What followed, as the show will detail Sunday, was a community coming together to do more than support a family. 

There were small things, like helping with chores and walking the dogs.

LaVie Spa and Salon offered its services in hopes it would help with Ally's self esteem, Annise's health issues and give the mother and daughter bonding time together, said neighbor Diana Travis, who works there. 

And then Laura French led the Mabrys to the private Eastminster School in Conyers. There, Ally Mabry was “reborn” and is now a flourishing ninth grader. Seven-year-old Niles found a friend in Will French and the two formed a bond over soccer and video games. Annise Mabry found a support system and could finally call Rockdale “home” after years of questioning her decision to move her children here from her native Coweta County in 2009, leaving family and life-long friends behind.

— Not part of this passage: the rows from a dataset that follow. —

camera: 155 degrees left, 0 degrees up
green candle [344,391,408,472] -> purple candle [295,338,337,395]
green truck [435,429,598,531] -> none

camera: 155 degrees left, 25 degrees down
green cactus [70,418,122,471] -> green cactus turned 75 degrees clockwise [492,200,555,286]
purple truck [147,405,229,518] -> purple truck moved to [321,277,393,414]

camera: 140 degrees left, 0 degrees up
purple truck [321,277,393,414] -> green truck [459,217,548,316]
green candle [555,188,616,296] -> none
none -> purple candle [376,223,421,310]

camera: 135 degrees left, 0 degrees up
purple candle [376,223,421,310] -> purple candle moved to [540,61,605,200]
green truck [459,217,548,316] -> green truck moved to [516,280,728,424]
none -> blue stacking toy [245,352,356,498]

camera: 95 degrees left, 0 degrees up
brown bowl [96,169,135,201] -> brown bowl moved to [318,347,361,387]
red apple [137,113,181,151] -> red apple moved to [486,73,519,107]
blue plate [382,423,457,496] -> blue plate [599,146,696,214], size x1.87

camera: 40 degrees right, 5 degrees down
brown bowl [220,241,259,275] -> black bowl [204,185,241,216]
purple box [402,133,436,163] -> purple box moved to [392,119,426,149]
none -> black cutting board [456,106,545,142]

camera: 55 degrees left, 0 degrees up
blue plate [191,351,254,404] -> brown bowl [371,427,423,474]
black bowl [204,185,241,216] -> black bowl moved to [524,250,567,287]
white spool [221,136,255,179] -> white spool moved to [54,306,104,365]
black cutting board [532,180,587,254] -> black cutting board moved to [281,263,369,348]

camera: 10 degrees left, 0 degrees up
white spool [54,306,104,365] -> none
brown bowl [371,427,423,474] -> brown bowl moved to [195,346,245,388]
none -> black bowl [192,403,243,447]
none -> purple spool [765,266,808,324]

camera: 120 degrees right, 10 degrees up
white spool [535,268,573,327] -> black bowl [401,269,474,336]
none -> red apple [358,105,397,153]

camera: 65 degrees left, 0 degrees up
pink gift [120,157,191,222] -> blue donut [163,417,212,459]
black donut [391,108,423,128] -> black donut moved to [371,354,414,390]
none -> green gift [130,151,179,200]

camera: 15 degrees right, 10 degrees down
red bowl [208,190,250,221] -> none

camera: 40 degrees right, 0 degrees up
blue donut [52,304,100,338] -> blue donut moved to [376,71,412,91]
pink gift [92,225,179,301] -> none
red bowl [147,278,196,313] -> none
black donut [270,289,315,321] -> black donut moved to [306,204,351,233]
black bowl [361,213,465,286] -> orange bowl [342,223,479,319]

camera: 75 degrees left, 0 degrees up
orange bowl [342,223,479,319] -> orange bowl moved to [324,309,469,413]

“I have a different child now. She is the child that has emerged as a result of Eastminster and our community,” Annise Mabry said. “For me, that is life changing. You are opening up a door and creating a whole new life. She laughs. She is excited about her appearance. I've not seen her excited about anything in life in a long time.”

Ally, now 14 years old, seems much older after such an ordeal. She said she had just given up and withdrew. Eastminster School helped pull her back out into the world. 

"People here don't bite,” she said of the 160-student school. 

Eastminster offered Ally Mabry a full scholarship after following the standard application and exam. She was enrolled at the beginning of the academic year and plans to finish high school there.

“I remember seeing Ally for the first time,” Eastminster Headmaster Roy Alexander said. “You could see in her face that she wanted the opportunity to interact with other students. You have an opportunity to help a young person develop into a person. This is what we want to do every day for every child. We have high expectations because every individual is capable of that. We have the ability to help each individual and stop the things that are detrimental to self esteem and growth.”

For Laura and Kevin French, who are both life-long Rockdale residents, having an opportunity to be a part of transforming a family’s life trumps the appearance on a national television show. 

“It was not acceptable to me that there was a child in our neighborhood who doesn't come out of her bedroom,” Laura French said. “The show provided an opportunity for me and my family to have clarity that we will stand in the breach when we need to and we will stand up when we need to. Our motives were pure and had nothing to do television cameras.”

When asked for advice for other young students suffering at the hands of bullies, Ally said the best thing to do is speak up until somebody listens. 

“It is something you have to find within yourself to get over,” she said about her withdrawal as a victim of extreme bullying. “After having so many issues dealing with people, you just don't want to be around people. You just disassociate.  Here everyone is treated with respect.”

The show will air at 3 p.m. Sunday, Jan. 27, on the OWN network.